I have been thinking about this Post and figured I should give you my 2¢....

Years ago a neighbor lady would give me grapes if I would help her pick....I used her juice recipe which was like the jars you have. We use to put 1 cup of cleaned grapes in a 1 quart mason jar, sugar to taste and water...then process....strain before drinking....toss the fruit.

Then I got a steam juicer and planted some Beta and Valiant grapes and made steamed juice, dilute it down a bit for breakfast juice...process it in mason jars.

Then came the wine thing....things haven't been the same since.

I think your grapes in the jar are probably pretty played out....
Guessing she used 1-1½ cups grapes per quart....not a lot of fruit.
So, in your 20 quarts of juice you really wouldn't have much fruit....
You have a lot of water involved already in the jars....

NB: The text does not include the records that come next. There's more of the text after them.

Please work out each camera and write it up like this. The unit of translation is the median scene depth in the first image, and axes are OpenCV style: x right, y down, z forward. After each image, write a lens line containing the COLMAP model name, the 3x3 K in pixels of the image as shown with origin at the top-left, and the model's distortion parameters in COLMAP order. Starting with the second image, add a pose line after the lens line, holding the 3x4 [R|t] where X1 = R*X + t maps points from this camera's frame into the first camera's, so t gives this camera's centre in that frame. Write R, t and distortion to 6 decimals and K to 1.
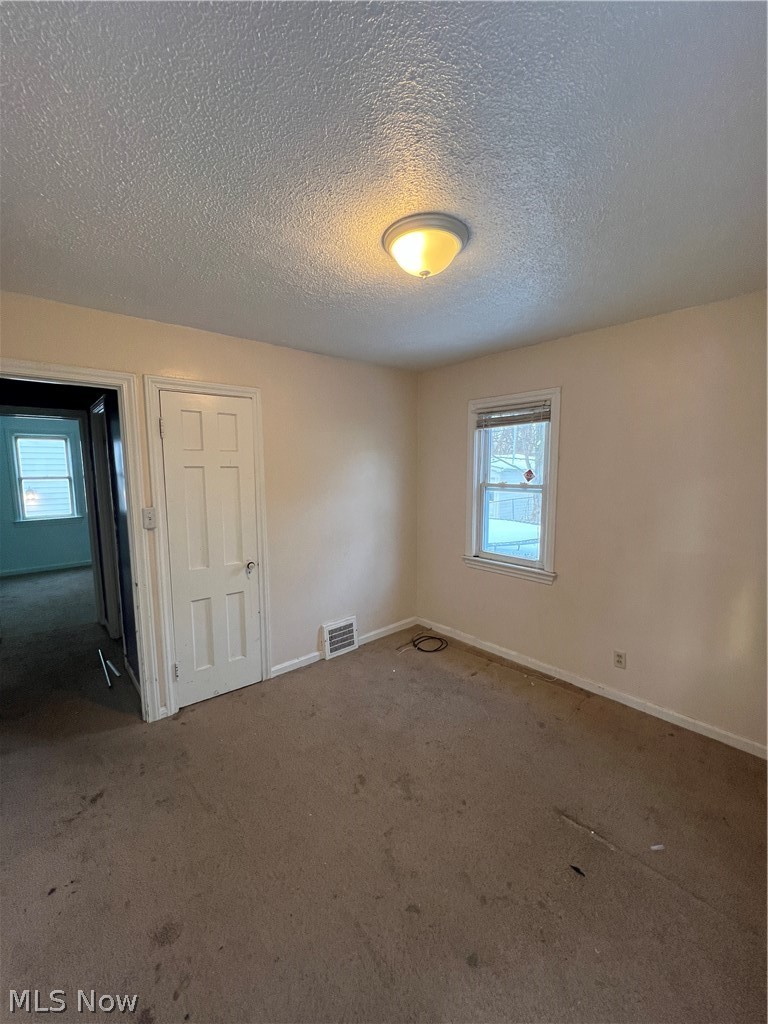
lens RADIAL K [[409.2, 0, 382.7], [0, 409.2, 513.0], [0, 0, 1]] dist [-0.000886, 0.000017]
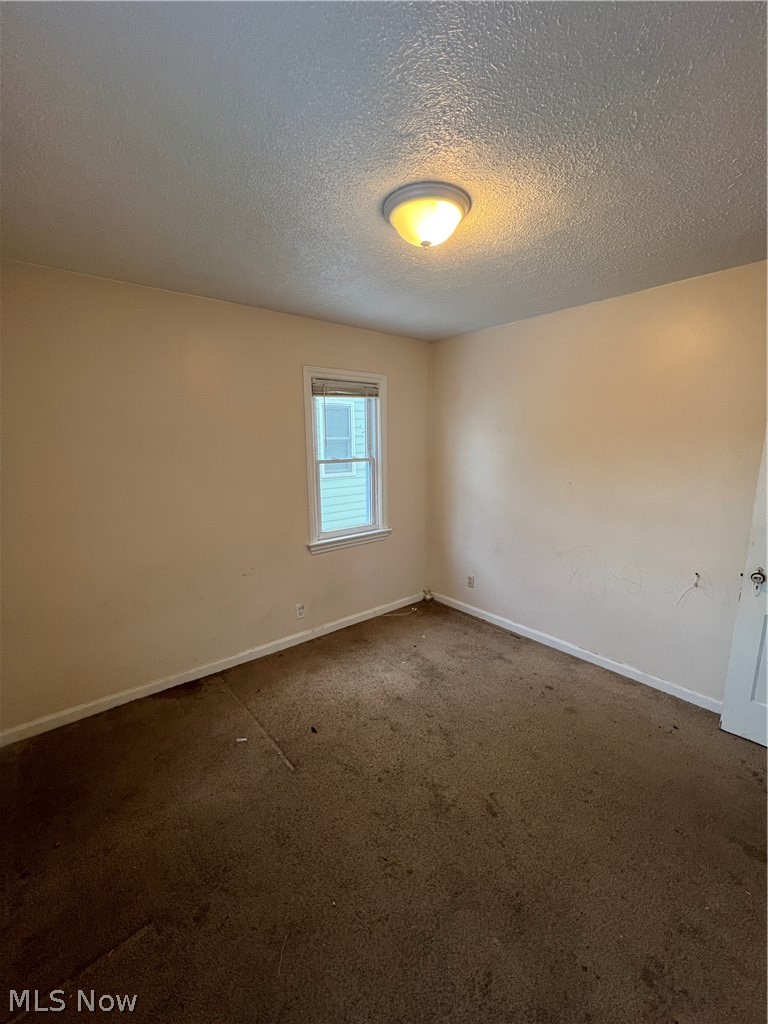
lens RADIAL K [[409.2, 0, 382.7], [0, 409.2, 513.0], [0, 0, 1]] dist [-0.000886, 0.000017]
pose [[-0.999439, 0.010534, 0.031778, 0.098224], [0.019277, 0.957135, 0.288998, -0.135566], [-0.027372, 0.289449, -0.956802, 1.135963]]
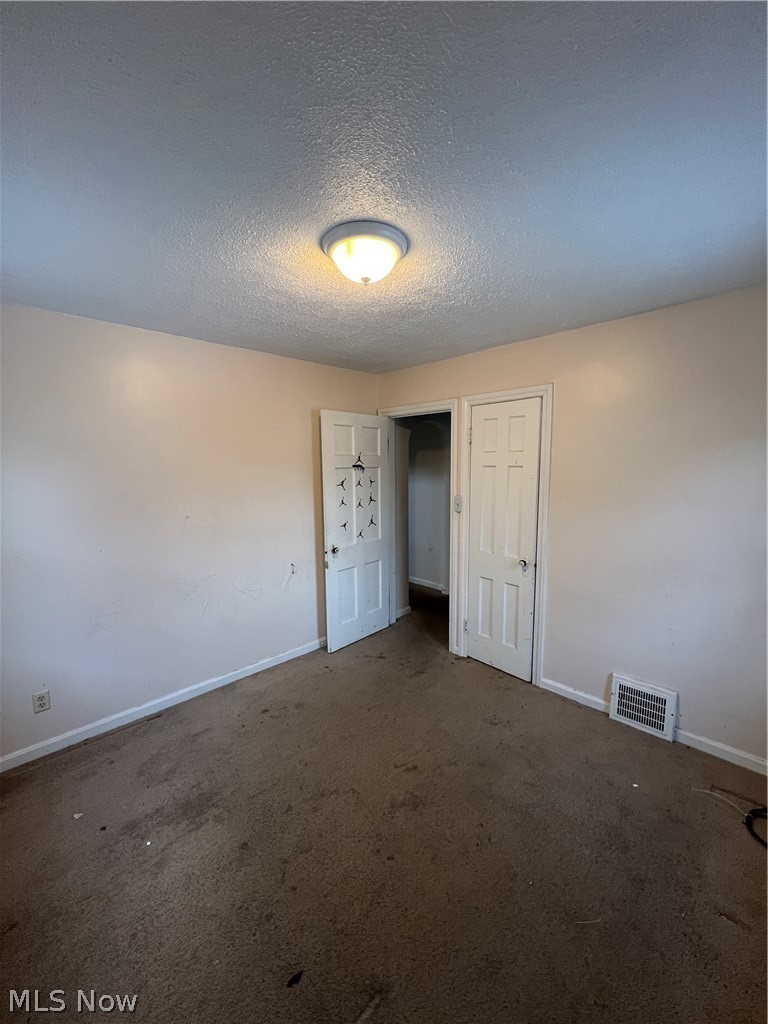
lens RADIAL K [[409.2, 0, 382.7], [0, 409.2, 513.0], [0, 0, 1]] dist [-0.000886, 0.000017]
pose [[0.053174, 0.127360, -0.990430, 0.621629], [-0.101546, 0.987381, 0.121516, -0.080127], [0.993409, 0.094113, 0.065436, 0.548771]]
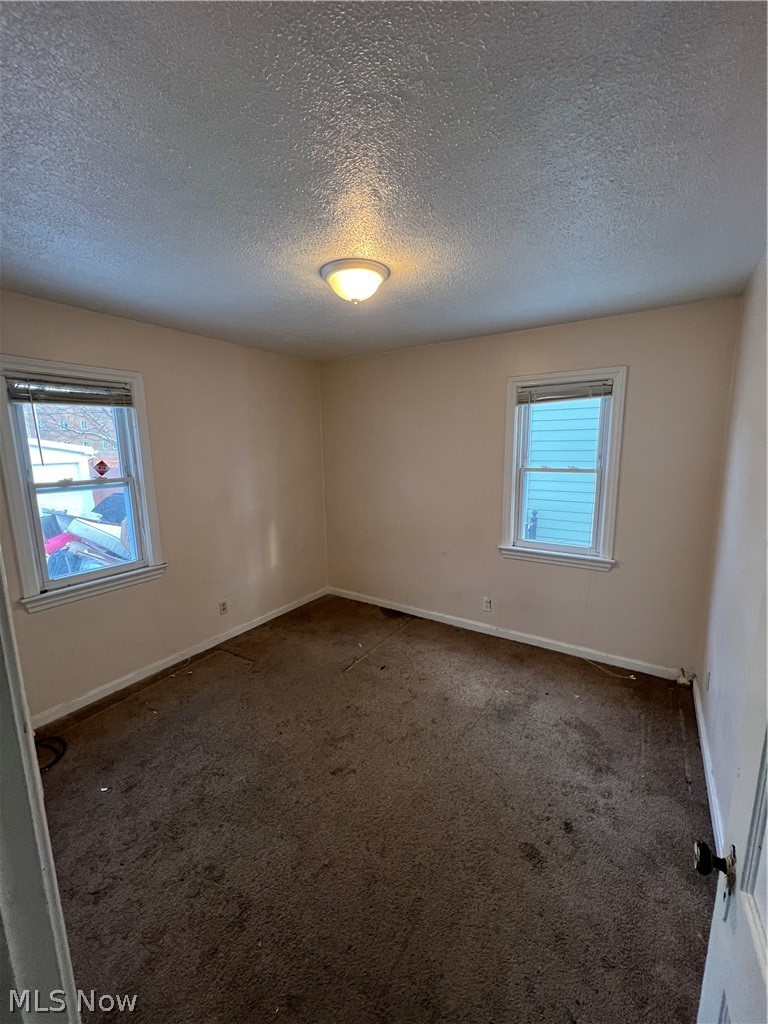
lens RADIAL K [[410.1, 0, 384.0], [0, 410.1, 512.0], [0, 0, 1]] dist [-0.001757, -0.000137]
pose [[-0.265528, -0.145557, 0.953052, -0.649929], [0.124088, 0.975155, 0.183505, -0.091521], [-0.956084, 0.166988, -0.240869, 0.707621]]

Maybe put all 20 quarts of juice in your primary...Get all the fruit you can out of yours and her jars...Put the fruit in a straining bag...boost the S.G. and ferment...

Buy some Welches Concord for your kids to drink.

You could also take all the juiced fruit you can get...add only a small amount of water, balance and ferment and see what you get....Don't expect too much flavor...so don't use much water.

When I make the Valiant Grape Wine I use a lot of steam extracted juice....Usually 18 quarts/6 gallon batch, plus add some WinExpert Red Grape Concentrate, to layer the flavor.....For sure there is water vapors in the juice...do add some water too....

The wine turns out full flavored and foxy [grapey/jammy] with a Concord type flavor....We do like our wines full flavored.

Use what you have and experiment...But, don't add too much water to your fruit...it's already been diluted.


----------



## whino-wino (Jan 25, 2009)

Thanks for the input NW. I will certainly keep this in mind.


I don't think I can talk my wife into letting me make wine out of the juice we got though. The kids helped pick the grapes...well, you know where that argument is going.


Anyway, I still plan on keeping the leftovers. Hopefully I can end up with enough to squeeze out at least a gallon. Remember, the in-laws are saving theirs for me as well. If I have to I can always boost it with a can or two of Welch's. I just stocked up last week as they were on sale in town for just over $1 a can. I bought 40 of them. The Concord was not on sale but the purple "grape juice cocktail" and the white grape juice were so I got 20 of each.I'm contemplating a 5 gallon batch of each.


Thanks again for the input. At least I know not to add water now.


----------